Saoirse Ronan sat down with AwardsCircuit to discuss ‘Brooklyn’ while promoting the film at 2015 Toronto International Film Festival and you can read it below:
One of my highlights of TIFF this year was the opportunity to sit down with Saoirse Ronan to discuss her new film Brooklyn, as part of Fox Searchlight’s press junket for the film. Having seen the film a day earlier, I was eager to find out how she prepared for the role and the experience of making such a beautiful film. Below is an edited version of our conversation.
Shane Slater: Congratulations on such a beautiful film, it even made me feel nostalgic for Ireland! Was this a case where you knew from the start that you had something special here?
Saoirse Ronan: Yeh, I read the script about a year before we started to shoot the film. And from when I signed on, to when we actually made it a year later, I had moved out, left home and I had gone through that whole emotional journey that she goes through. So, I loved it to begin with and it was absolutely the right first Irish script for me to do. I had never done another Irish film before and this felt like the right one. But by the time we actually shot it, it meant so much more to me.
It’s interesting that you say that you felt that yearning as well. Because when we were making it and when I went to Ellis Island after we wrapped, I thought this is an Irish film, for Irish people, for Ireland. My mom came over for her birthday and I told her I really wanted to go to Ellis Island, to kind of round the film up. And I had only ever thought of it as a place where a lot of Irish people came in. And I went there, and for better or worse, the amount of Irish, English, Scots, Jewish, Germans, all these different people had been brought to this one place and had no idea what to expect. It’s so incredibly special because it binds everyone together and from that point onwards, I thought this story is actually for everyone. For anyone who ever left home, moved away to college, moved down the road, or left the country they grew up in. And it’s that sense of not knowing where you belong in this new part of your life, we’ve all gone through it. That’s what I went through when I moved to London and I basically relived it all over again when we did the film. So it was very overwhelming.
SS: The film has a romantic sentimentality that we don’t really see that often anymore. How did you go about preparing for the role and ensuring that you got the tone right?
SR: I usually don’t do that much text research necessarily. I had read the book a few years before, so that was a nice reference point to go back to. But also, John had recommended the play “Philadelphia, Here I Come!”. That was really great, even though it was told from a male perspective. It’s the buildup to someone leaving, the 24 hours leading up to them moving away. You know, at that time, from the 50s and further back, these people may not have ever seen their family again.
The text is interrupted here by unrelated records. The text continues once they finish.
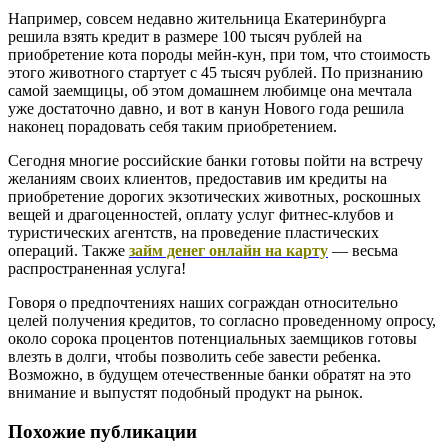
Например, совсем недавно жительница Екатеринбурга
решила взять кредит в размере 100 тысяч рублей на
приобретение кота породы мейн-кун, при том, что стоимость
этого животного стартует с 45 тысяч рублей. По признанию
самой заемщицы, об этом домашнем любимце она мечтала
уже достаточно давно, и вот в канун Нового года решила
наконец порадовать себя таким приобретением.
Сегодня многие российские банки готовы пойти на встречу
желаниям своих клиентов, предоставив им кредиты на
приобретение дорогих экзотических животных, роскошных
вещей и драгоценностей, оплату услуг фитнес-клубов и
туристических агентств, на проведение пластических
операций. Также
займ денег онлайн на карту
— весьма
распространенная услуга!
Говоря о предпочтениях наших сограждан относительно
целей получения кредитов, то согласно проведенному опросу,
около сорока процентов потенциальных заемщиков готовы
влезть в долги, чтобы позволить себе завести ребенка.
Возможно, в будущем отечественные банки обратят на это
внимание и выпустят подобный продукт на рынок.
Похожие публикации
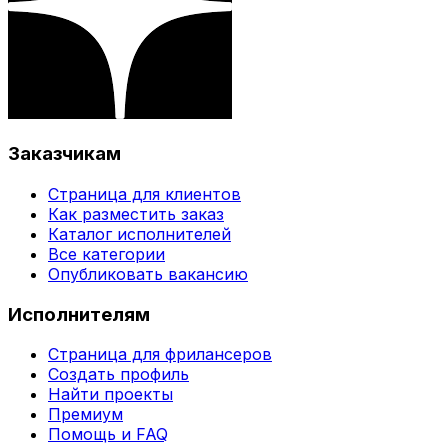
Заказчикам
Страница для клиентов
Как разместить заказ
Каталог исполнителей
Все категории
Опубликовать вакансию
Исполнителям
Страница для фрилансеров
Создать профиль
Найти проекты
Премиум
Помощь и FAQ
When she gets on that boat, she’s not sure if she’s ever going to see her family again. So there’s a real finality to it, so I just put myself in that space.
I know what it’s like to leave home. Even when I left home last week, I was sad to leave my mom and my house, even if it was only for 7 days. This kind of grief almost sets in. So I know what that’s like. This is just a more of an intense version of that. And I also talked to my mom a lot about her and my dad’s experience when they moved over to America, and the kind of work ethic you need to keep going.
SS: Were you able to draw on any of your previous performances, or was this a completely new challenge for you?
SR: It’s completely new. I think the reason I was so scared of it is that, one thing I’ve always loved about what I do is the escapism. To be able to disappear into somebody else completely different to you, be part of a different world, is really liberating. So then, to go into this story where the town where the film is set is 20 minutes from where I grew up, and I used to go to the cinema there when I was kid…I was suddenly faced with my own life, my world. I had never done that before. That was really scary, it’s the toughest film I’ve ever done. It was very close to home. I still haven’t watched it yet, it’s incredibly personal.
SS: American audiences aren’t as familiar with John Crowley’s work. What was it like to work with him?
SR: I think he’s made me a better actor. He has a really extensive theatre background, so you can definitely see the way he works is of that mentality. He does quite a few takes, which I wasn’t expecting. Even when we were doing rehearsals, I thought “I know what I’m doing here, it’s an Irish film, it’s where I grew up. It’ll be fine.” He had really inspired me in rehearsals.
But then we turn up on the first day and he just turns everything on its head. I was like, “This isn’t what I was expecting at all!” Because he would give you one extreme and then the other, and he was so in tune with everything you were doing. He landed in this place that was beautifully nuanced and subtle, because you had tried out everything. I think that’s a real theatre approach. He wouldn’t miss a beat. And I think, because there were certain scenes shot out of order, he had such a clear emotional map of Eilis throughout the whole thing.
Also, our editor Jake Roberts was so amazing. He explained to me that an editor is almost like an actor and a director combined, because they need to understand the emotional arc of each character and know what makes sense for certain parts of the film. So we were just blessed that we had people who were all driven love for the story.